§147 AO
The German tax-records retention rule requiring documents that support tax-relevant claims to be kept for 10 years, including BZSt qualified confirmation evidence under §18e UStG.
What it is
§147 of the Abgabenordnung (AO, Germany's General Tax Code) sets out the retention periods for tax-relevant records. The general rule for accounting books, invoices, and records that underpin tax claims is 10 years. A shorter 6-year period applies to "other tax-relevant documents" that do not directly support a specific tax-reducing claim.
Where you meet it
§147 AO is the basis for the 10-year retention requirement that applies to BZSt qualified confirmation records obtained under §18e UStG. When a German seller applies the zero-rate on an intra-EU supply and holds a §18e qualified confirmation as evidence, that confirmation document is a record that "directly supports a tax-relevant claim" (the zero-rate). The 10-year clock starts at the end of the calendar year in which the last entry was made in relation to that transaction.
Digital retention
§147 AO explicitly permits digital storage. The requirements are that the records remain legible, can be made available to the tax authority on request, and their integrity is assured (no alteration after archiving). A PDF export of the BZSt confirmation is acceptable, as is machine-readable JSON stored in a compliant archive. The key requirement is that you can reproduce the confirmation in human-readable form during a tax audit.

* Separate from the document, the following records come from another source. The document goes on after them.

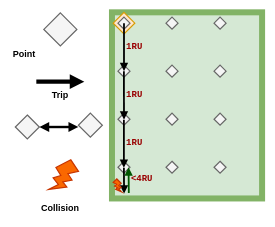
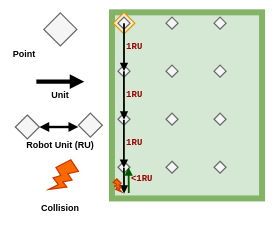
  <mxCell id="0" />
  <mxCell id="1" parent="0" />
  <mxCell id="2" value="" style="rounded=0;whiteSpace=wrap;html=1;strokeColor=#82b366;perimeterSpacing=0;strokeWidth=10;glass=0;shadow=0;sketch=0;fillColor=#D5E8D4;" parent="1" vertex="1"><mxGeometry x="186" y="20" width="250" height="310" as="geometry" /></mxCell>
  <mxCell id="3" value="" style="rhombus;whiteSpace=wrap;html=1;strokeWidth=2;fillColor=#ffe6cc;strokeColor=#d79b00;" parent="1" vertex="1"><mxGeometry x="188" y="20" width="36" height="36" as="geometry" /></mxCell>
  <mxCell id="4" value="" style="rhombus;whiteSpace=wrap;html=1;strokeWidth=2;fillColor=#f5f5f5;strokeColor=#666666;fontColor=#333333;" parent="1" vertex="1"><mxGeometry x="196" y="268" width="20" height="20" as="geometry" /></mxCell>
  <mxCell id="5" value="" style="rhombus;whiteSpace=wrap;html=1;strokeWidth=2;fillColor=#f5f5f5;strokeColor=#666666;fontColor=#333333;" parent="1" vertex="1"><mxGeometry x="276" y="188" width="20" height="20" as="geometry" /></mxCell>
  <mxCell id="6" value="" style="rhombus;whiteSpace=wrap;html=1;strokeWidth=2;fillColor=#f5f5f5;strokeColor=#666666;fontColor=#333333;" parent="1" vertex="1"><mxGeometry x="356" y="188" width="20" height="20" as="geometry" /></mxCell>
  <mxCell id="7" value="" style="rhombus;whiteSpace=wrap;html=1;strokeWidth=2;fillColor=#f5f5f5;strokeColor=#666666;fontColor=#333333;" parent="1" vertex="1"><mxGeometry x="196" y="188" width="20" height="20" as="geometry" /></mxCell>
  <mxCell id="8" value="" style="rhombus;whiteSpace=wrap;html=1;strokeWidth=2;fillColor=#f5f5f5;strokeColor=#666666;fontColor=#333333;" parent="1" vertex="1"><mxGeometry x="276" y="108" width="20" height="20" as="geometry" /></mxCell>
  <mxCell id="9" value="" style="rhombus;whiteSpace=wrap;html=1;strokeWidth=2;fillColor=#f5f5f5;strokeColor=#666666;fontColor=#333333;" parent="1" vertex="1"><mxGeometry x="356" y="108" width="20" height="20" as="geometry" /></mxCell>
  <mxCell id="10" value="" style="rhombus;whiteSpace=wrap;html=1;strokeWidth=2;fillColor=#f5f5f5;strokeColor=#666666;fontColor=#333333;" parent="1" vertex="1"><mxGeometry x="196" y="108" width="20" height="20" as="geometry" /></mxCell>
  <mxCell id="11" value="" style="rhombus;whiteSpace=wrap;html=1;strokeWidth=2;fillColor=#f5f5f5;strokeColor=#666666;fontColor=#333333;" parent="1" vertex="1"><mxGeometry x="276" y="28" width="20" height="20" as="geometry" /></mxCell>
  <mxCell id="12" value="" style="rhombus;whiteSpace=wrap;html=1;strokeWidth=2;fillColor=#f5f5f5;strokeColor=#666666;fontColor=#333333;" parent="1" vertex="1"><mxGeometry x="356" y="28" width="20" height="20" as="geometry" /></mxCell>
  <mxCell id="13" value="" style="rhombus;whiteSpace=wrap;html=1;strokeWidth=2;fillColor=#f5f5f5;strokeColor=#666666;fontColor=#333333;" parent="1" vertex="1"><mxGeometry x="196" y="28" width="20" height="20" as="geometry" /></mxCell>
  <mxCell id="14" value="" style="rhombus;whiteSpace=wrap;html=1;strokeWidth=2;fillColor=#f5f5f5;strokeColor=#666666;fontColor=#333333;" parent="1" vertex="1"><mxGeometry x="276" y="268" width="20" height="20" as="geometry" /></mxCell>
  <mxCell id="15" value="" style="rhombus;whiteSpace=wrap;html=1;strokeWidth=2;fillColor=#f5f5f5;strokeColor=#666666;fontColor=#333333;" parent="1" vertex="1"><mxGeometry x="356" y="268" width="20" height="20" as="geometry" /></mxCell>
  <mxCell id="16" value="" style="rhombus;whiteSpace=wrap;html=1;strokeWidth=2;fillColor=#f5f5f5;strokeColor=#666666;fontColor=#333333;" parent="1" vertex="1"><mxGeometry x="25" y="191" width="40" height="40" as="geometry" /></mxCell>
  <mxCell id="17" value="" style="endArrow=block;html=1;strokeWidth=7;endFill=1;fontSize=11;" parent="1" edge="1"><mxGeometry width="50" height="50" relative="1" as="geometry"><mxPoint x="60" y="135.5" as="sourcePoint" /><mxPoint x="140" y="135.5" as="targetPoint" /></mxGeometry></mxCell>
  <mxCell id="18" value="" style="rhombus;whiteSpace=wrap;html=1;strokeWidth=2;fillColor=#f5f5f5;strokeColor=#666666;fontColor=#333333;" parent="1" vertex="1"><mxGeometry x="72.5" y="21" width="55" height="55" as="geometry" /></mxCell>
  <mxCell id="19" value="Point" style="text;html=1;strokeColor=none;fillColor=none;align=center;verticalAlign=middle;whiteSpace=wrap;rounded=0;fontSize=15;fontStyle=1" parent="1" vertex="1"><mxGeometry x="20" y="78.5" width="40" height="20" as="geometry" /></mxCell>
- <mxCell id="20" value="Trip" style="text;html=1;strokeColor=none;fillColor=none;align=center;verticalAlign=middle;whiteSpace=wrap;rounded=0;fontSize=15;fontStyle=1" parent="1" vertex="1"><mxGeometry x="55" y="146.5" width="90" height="20" as="geometry" /></mxCell>
+ <mxCell id="20" value="Unit" style="text;html=1;strokeColor=none;fillColor=none;align=center;verticalAlign=middle;whiteSpace=wrap;rounded=0;fontSize=15;fontStyle=1" parent="1" vertex="1"><mxGeometry x="55" y="146.5" width="90" height="20" as="geometry" /></mxCell>
  <mxCell id="21" value="" style="rhombus;whiteSpace=wrap;html=1;strokeWidth=2;fillColor=#f5f5f5;strokeColor=#666666;fontColor=#333333;" parent="1" vertex="1"><mxGeometry x="130" y="188" width="40" height="40" as="geometry" /></mxCell>
  <mxCell id="22" value="" style="endArrow=block;startArrow=block;html=1;strokeWidth=4;fontSize=11;entryX=0;entryY=0.5;entryDx=0;entryDy=0;exitX=1;exitY=0.5;exitDx=0;exitDy=0;startFill=1;endFill=1;" parent="1" source="16" edge="1"><mxGeometry width="50" height="50" relative="1" as="geometry"><mxPoint x="-95" y="271" as="sourcePoint" /><mxPoint x="130" y="211" as="targetPoint" /></mxGeometry></mxCell>
+ <mxCell id="23" value="Robot Unit (RU)" style="text;html=1;strokeColor=none;fillColor=none;align=center;verticalAlign=middle;whiteSpace=wrap;rounded=0;fontSize=15;fontStyle=1" parent="1" vertex="1"><mxGeometry x="35" y="231" width="130" height="20" as="geometry" /></mxCell>
  <mxCell id="24" value="" style="verticalLabelPosition=bottom;verticalAlign=top;html=1;shape=mxgraph.basic.flash;strokeWidth=2;fillColor=#fa6800;strokeColor=#C73500;rotation=15;fontColor=#ffffff;" parent="1" vertex="1"><mxGeometry x="87.5" y="264" width="40" height="57" as="geometry" /></mxCell>
  <mxCell id="25" value="Collision" style="text;html=1;strokeColor=none;fillColor=none;align=center;verticalAlign=middle;whiteSpace=wrap;rounded=0;fontSize=15;fontStyle=1" parent="1" vertex="1"><mxGeometry x="55" y="336" width="90" height="20" as="geometry" /></mxCell>
  <mxCell id="26" value="" style="endArrow=block;html=1;strokeWidth=3;endFill=1;fontSize=11;exitX=0.5;exitY=0.5;exitDx=0;exitDy=0;exitPerimeter=0;entryX=0.5;entryY=0.5;entryDx=0;entryDy=0;entryPerimeter=0;" parent="1" source="13" target="10" edge="1"><mxGeometry width="50" height="50" relative="1" as="geometry"><mxPoint x="188" y="88.21" as="sourcePoint" /><mxPoint x="268" y="88.21" as="targetPoint" /></mxGeometry></mxCell>
  <mxCell id="27" value="" style="endArrow=block;html=1;strokeWidth=3;endFill=1;fontSize=11;exitX=0.5;exitY=0.5;exitDx=0;exitDy=0;exitPerimeter=0;" parent="1" edge="1"><mxGeometry width="50" height="50" relative="1" as="geometry"><mxPoint x="205.83" y="118.25" as="sourcePoint" /><mxPoint x="206" y="198.75" as="targetPoint" /></mxGeometry></mxCell>
  <mxCell id="28" value="" style="endArrow=block;html=1;strokeWidth=3;endFill=1;fontSize=11;exitX=0.5;exitY=0.5;exitDx=0;exitDy=0;exitPerimeter=0;entryX=0.5;entryY=0.5;entryDx=0;entryDy=0;entryPerimeter=0;" parent="1" edge="1"><mxGeometry width="50" height="50" relative="1" as="geometry"><mxPoint x="205.83" y="199" as="sourcePoint" /><mxPoint x="205.83" y="279" as="targetPoint" /></mxGeometry></mxCell>
  <mxCell id="29" value="" style="endArrow=block;html=1;strokeWidth=3;endFill=1;fontSize=11;exitX=0.5;exitY=0.5;exitDx=0;exitDy=0;exitPerimeter=0;entryX=-0.299;entryY=1.131;entryDx=0;entryDy=0;entryPerimeter=0;" parent="1" target="30" edge="1"><mxGeometry width="50" height="50" relative="1" as="geometry"><mxPoint x="205.83" y="279" as="sourcePoint" /><mxPoint x="206" y="318" as="targetPoint" /></mxGeometry></mxCell>
  <mxCell id="30" value="" style="verticalLabelPosition=bottom;verticalAlign=top;html=1;shape=mxgraph.basic.flash;strokeWidth=2;fillColor=#fa6800;strokeColor=#C73500;rotation=-180;fontColor=#ffffff;flipH=0;flipV=1;" parent="1" vertex="1"><mxGeometry x="188" y="297.5" width="14" height="21.5" as="geometry" /></mxCell>
  <mxCell id="31" value="1RU" style="text;html=1;align=left;verticalAlign=middle;whiteSpace=wrap;rounded=0;fontStyle=1;fontFamily=Courier New;fontColor=#990000;fontSize=15;" parent="1" vertex="1"><mxGeometry x="208" y="68" width="40" height="20" as="geometry" /></mxCell>
  <mxCell id="32" value="&lt;font color=&quot;#990000&quot; style=&quot;font-size: 15px;&quot;&gt;1RU&lt;/font&gt;" style="text;html=1;strokeColor=none;fillColor=none;align=left;verticalAlign=middle;whiteSpace=wrap;rounded=0;fontStyle=1;fontFamily=Courier New;fontSize=15;" parent="1" vertex="1"><mxGeometry x="208" y="146.5" width="40" height="20" as="geometry" /></mxCell>
  <mxCell id="33" value="&lt;font color=&quot;#990000&quot; style=&quot;font-size: 15px;&quot;&gt;1RU&lt;/font&gt;" style="text;html=1;strokeColor=none;fillColor=none;align=left;verticalAlign=middle;whiteSpace=wrap;rounded=0;fontStyle=1;fontFamily=Courier New;fontSize=15;" parent="1" vertex="1"><mxGeometry x="208" y="228" width="40" height="20" as="geometry" /></mxCell>
- <mxCell id="34" value="&lt;font color=&quot;#990000&quot; style=&quot;font-size: 15px;&quot;&gt;&amp;lt;4RU&lt;/font&gt;" style="text;html=1;strokeColor=none;fillColor=none;align=left;verticalAlign=middle;whiteSpace=wrap;rounded=0;fontStyle=1;fontFamily=Courier New;fontSize=15;" parent="1" vertex="1"><mxGeometry x="216" y="288" width="40" height="20" as="geometry" /></mxCell>
+ <mxCell id="34" value="&lt;font color=&quot;#990000&quot; style=&quot;font-size: 15px;&quot;&gt;&amp;lt;1RU&lt;/font&gt;" style="text;html=1;strokeColor=none;fillColor=none;align=left;verticalAlign=middle;whiteSpace=wrap;rounded=0;fontStyle=1;fontFamily=Courier New;fontSize=15;" parent="1" vertex="1"><mxGeometry x="216" y="288" width="40" height="20" as="geometry" /></mxCell>
  <mxCell id="35" value="" style="endArrow=none;html=1;strokeWidth=3;endFill=0;fontSize=11;exitX=0.5;exitY=0.5;exitDx=0;exitDy=0;exitPerimeter=0;entryX=-0.299;entryY=1.131;entryDx=0;entryDy=0;entryPerimeter=0;startArrow=block;startFill=1;fillColor=#008a00;strokeColor=#005700;" edge="1" parent="1"><mxGeometry width="50" height="50" relative="1" as="geometry"><mxPoint x="213.64" y="278.18" as="sourcePoint" /><mxPoint x="213.996" y="320.996" as="targetPoint" /></mxGeometry></mxCell>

How vatverify handles retention
vatverify retains BZSt qualified confirmation responses, including the per-field match codes and the raw BZSt status codes, for 10 years from the date of the confirmation. This is the default for all plans that include the /v1/confirm endpoint. The retention is designed to meet the §147 AO standard so you do not need to manage a separate archive for compliance evidence.